- [Rows]:
----

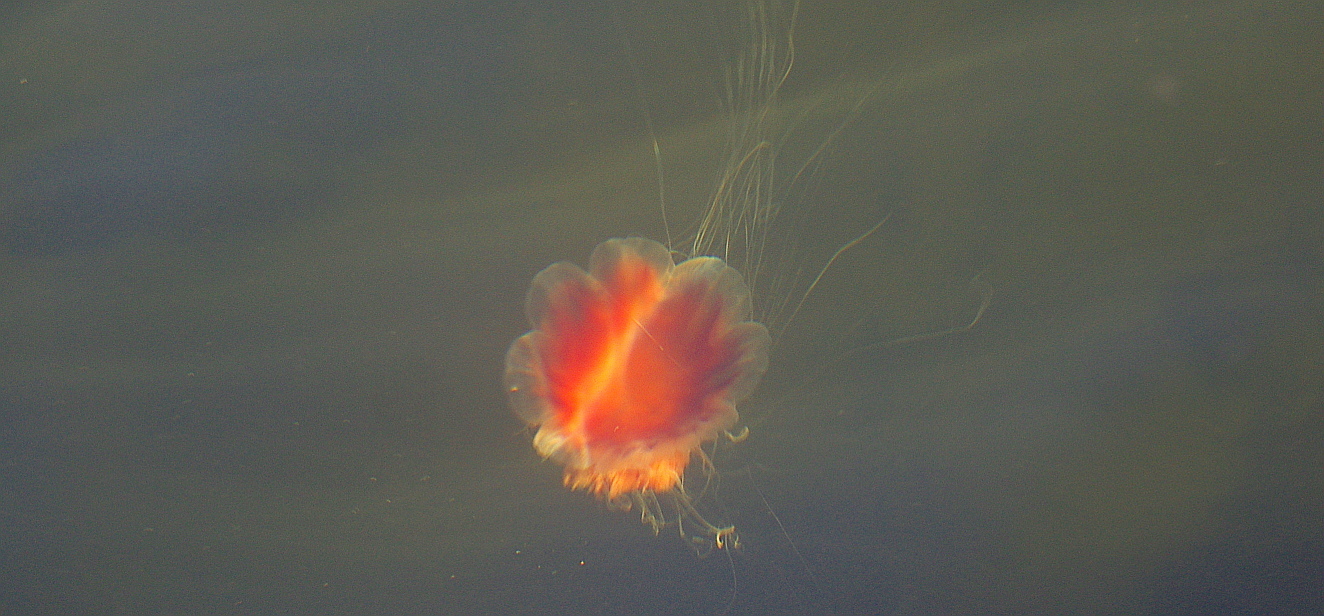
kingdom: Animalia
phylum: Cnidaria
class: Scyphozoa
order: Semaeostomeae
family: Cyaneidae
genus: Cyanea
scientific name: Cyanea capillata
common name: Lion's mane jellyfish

----

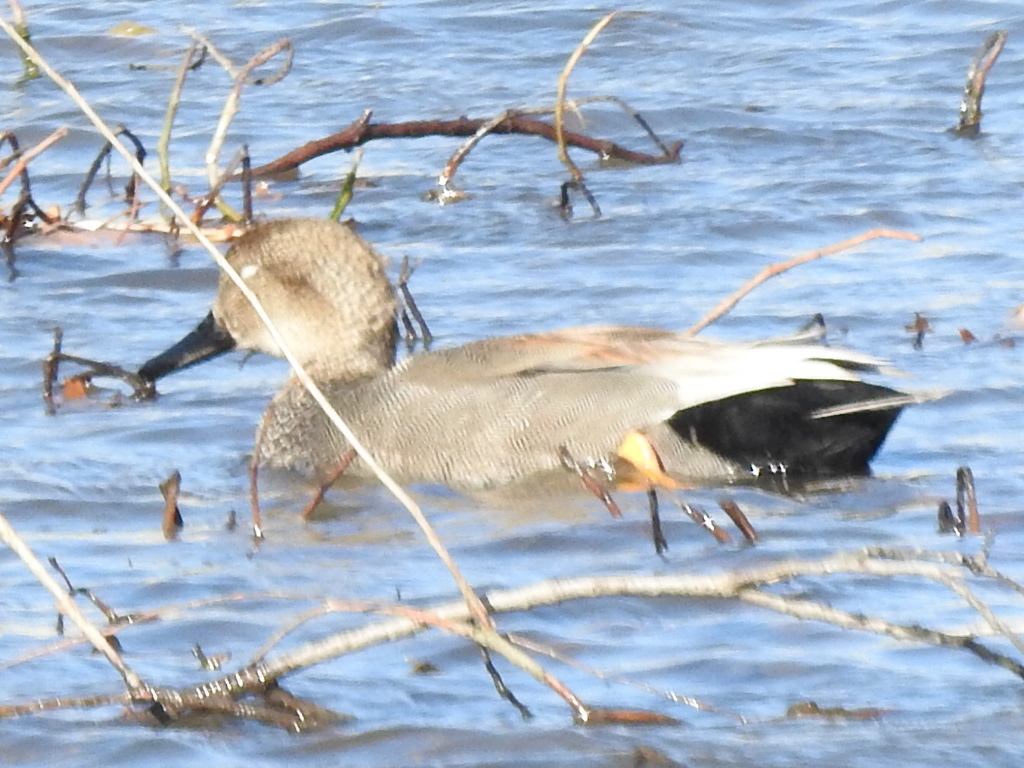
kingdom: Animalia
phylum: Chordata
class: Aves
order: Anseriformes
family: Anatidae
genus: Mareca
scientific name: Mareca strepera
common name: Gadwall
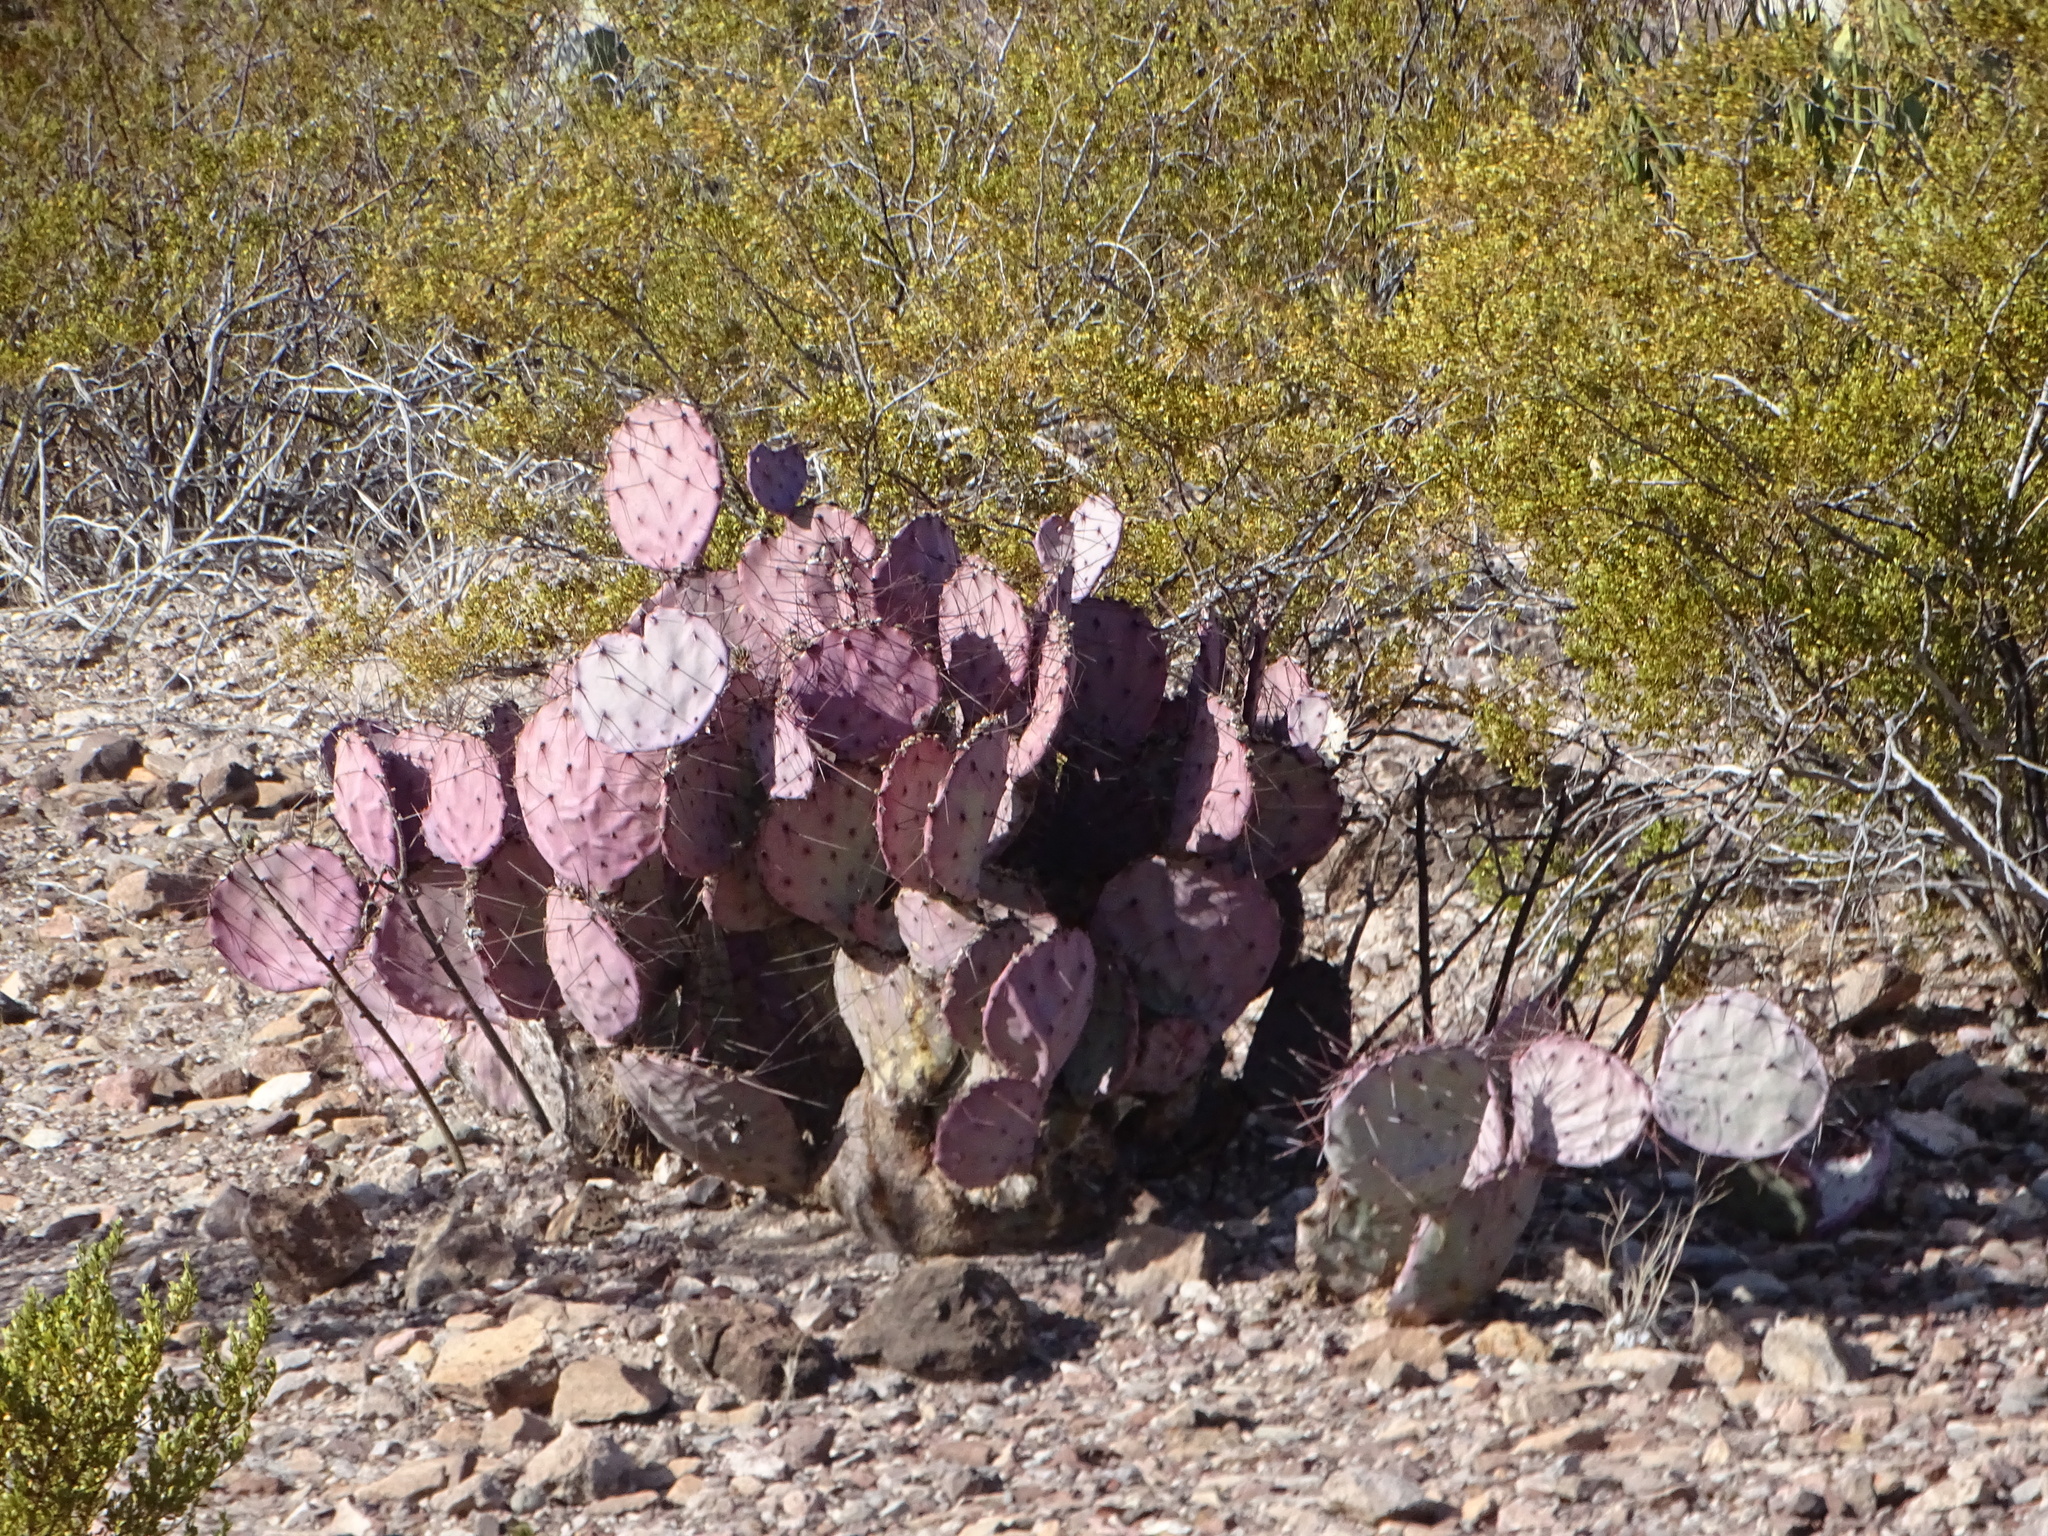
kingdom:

----

- [What is expected]:
Recast the lines above as a JSON list of strings, one string per line with blank lines omitted. Begin at the line that has "phylum: Cnidaria" and stop after the line that has "scientific name: Cyanea capillata".

- [The answer]:
[
  "phylum: Cnidaria",
  "class: Scyphozoa",
  "order: Semaeostomeae",
  "family: Cyaneidae",
  "genus: Cyanea",
  "scientific name: Cyanea capillata"
]